The Tigers drafted Faedo at No. 18, lower than he was expected to go, and they were ecstatic to get him. Avila even compared his fierce mentality to former Tiger Max Scherzer. Faedo was a workhorse at Florida — his fastball regularly hit 94 and topped out at 98 in the CWS, but his change-up needs work.
Faedo made the rounds in his first visit to Detroit, from the Henry Ford Museum to the riverfront, and was amazed by all the Tigers gear he saw. He knows how much the Tigers have valued strong arms, from Scherzer to David Price to Rick Porcello to Verlander.
“The one thing I know about the Tigers is, being a Tampa Bay Rays fan my whole life, I got to see Verlander and the pitching staff just shove against us constantly,” Faedo said. “Hopefully I can add to the history of the organization.”
Fading history and fresh looks, the prevailing theme these days. Faedo and Verlander met briefly Wednesday, quick hellos between the stalwart and the newbie.
Verlander feels the shift and completely understands it. You get the sense he’d accept whatever the Tigers chose to do, as long as he lands on a team poised to win. And if a club is willing to ante up for him, it’s expecting to win immediately.
As a rookie back in 2006, Verlander had no idea the Tigers would win so quickly, and then no idea his two World Series appearances would end ingloriously. Has the passage of time made the title chase more urgent?

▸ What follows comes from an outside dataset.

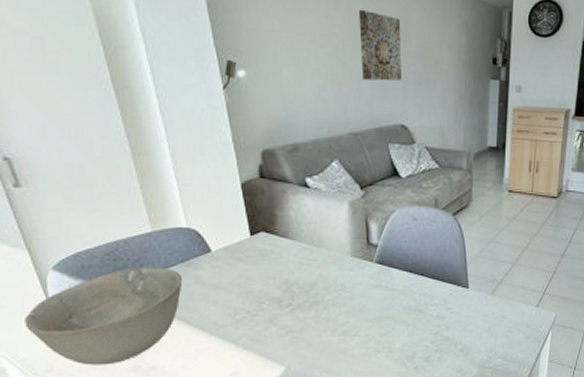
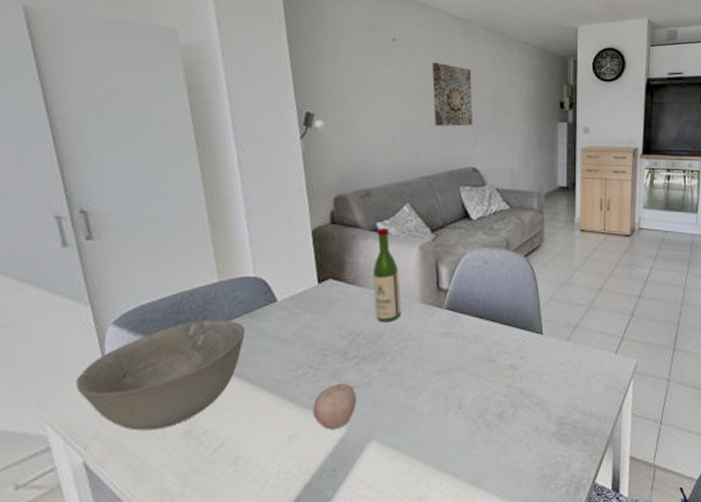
apple: none [252,327,293,368] -> present [312,382,357,429]
wine bottle: none [303,183,333,274] -> present [372,227,402,323]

“Yes and no,” Verlander said. “I think I realize how much harder it is now; it was kind of a Cinderella story early for myself and the city and the ballclub. The flip side is, I’m not sitting here thinking I’m at the very end of my career. If you’d asked me a few years ago, it might’ve been a different story. But right now, my body and arm feel great. I think I have a lot of time left. Hopefully we can win for this organization.”
He said it respectfully, and his affinity for Detroit is genuine. So is his competitiveness. And so is the business of baseball, which he first discovered way back then, when he was the promising youngster seeing Comerica Park for the first time.
In a way, homegrown stars and self-built eras are the best kind. But they’re not immune to the ravages of time and the realities of the game, a simple lesson likely to be written anew.